Audio-only visits — phone calls without video — received special attention. CMS added telephone E/M codes to the covered services list, a recognition that broadband access is not universal. That tension between digital access and equity remains unresolved, as explored in telehealth and the digital divide.

Common scenarios

The policy shifts played out differently depending on setting and specialty. Three patterns emerged most clearly:

Medicare beneficiaries and mental health. Mental health telehealth for Medicare beneficiaries had been especially restricted pre-pandemic. The waivers opened the door; Congress then formalized expanded mental health telehealth coverage in the Consolidated Appropriations Act of 2023, which added a provision requiring an in-person visit within 6 months of initiating mental health services and annually thereafter — a compromise that preserved expanded access while restoring some physical presence requirements.

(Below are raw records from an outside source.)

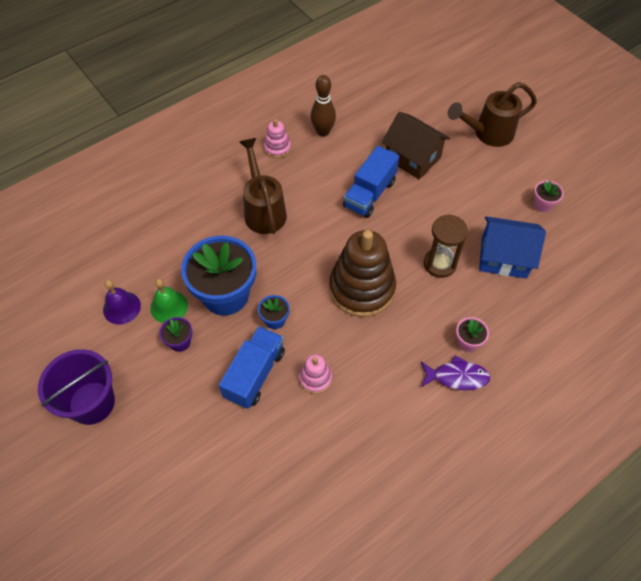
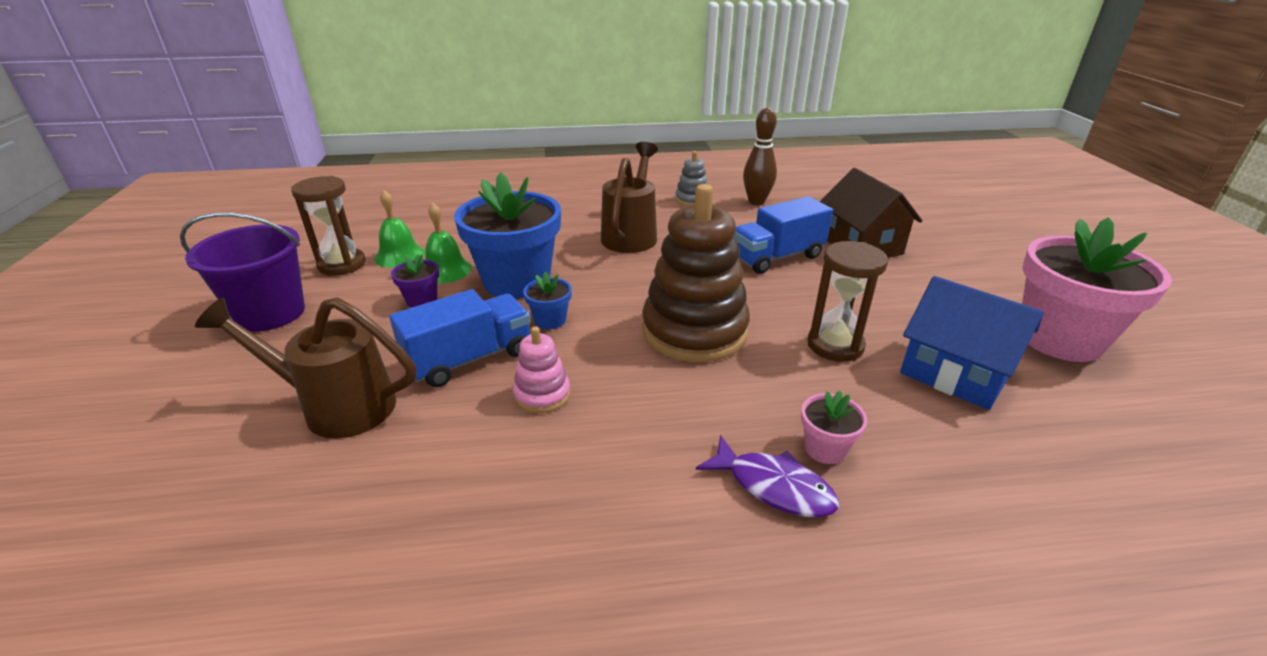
camera: 30 degrees right, 25 degrees down
(89, 336) = (342, 265): none -> brown hourglass
(122, 307) = (400, 256): purple bell -> green bell
(277, 148) = (692, 200): pink stacking toy -> grey stacking toy
(487, 134) = (991, 253): brown watering can -> brown watering can (336, 406)
(542, 204) = (1059, 339): pink flower pot -> pink flower pot, size x2.31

Chronic disease management. Patients managing diabetes, hypertension, and heart failure made extensive use of remote patient monitoring services that CMS had reimbursed since 2019 but which saw accelerated adoption under the waivers. Utilization of RPM codes grew sharply through 2021 and 2022 according to CMS claims data.

Rural and federally qualified health centers. Providers serving rural populations saw telehealth for rural communities shift from a regulatory obstacle course to a reimbursable standard of care, at least temporarily. The question of whether Medicare telehealth coverage rules will permanently accommodate rural patients without geographic restrictions remains contingent on Congressional action.

Decision boundaries

Not everything changed, and not everything that changed stayed changed. The clearest way to map the current landscape is by distinguishing four categories:

Permanently codified. Congress permanently allowed Medicare to cover telehealth for mental health services (with the in-person visit requirement), federally qualified health centers as distant sites, and audio-only visits for certain behavioral health services.

Extended but not permanent. The geographic and originating site flexibilities for most Medicare telehealth services have been extended repeatedly through appropriations legislation. Each extension has a sunset date requiring Congressional action to renew — a cycle that creates planning uncertainty for health systems and patients alike.

Under active rulemaking. Controlled substance prescribing via telemedicine remains in regulatory limbo. The DEA has proposed a "telemedicine prescribing" registration framework that would create a new pathway separate from the PHE blanket exceptions, but final rules had not been published as of the most recent Congressional Research Service analysis of the topic.

Returned to pre-pandemic rules. Some HIPAA enforcement flexibilities — specifically around the use of non-HIPAA-compliant communication platforms — ended with the PHE. Telehealth HIPAA compliance requirements reverted to their full pre-pandemic standards in May 2023.

The contrast between pre-2020 telehealth policy and the framework that emerged afterward is most visible in telehealth statistics and utilization data: telehealth visits as a share of all outpatient visits went from roughly 1% before the pandemic to peaks above 30% in April 2020, according to McKinsey & Company's 2021 analysis. The policy architecture built to sustain even a fraction of that volume is still being assembled, piece by piece, appropriations bill by appropriations bill.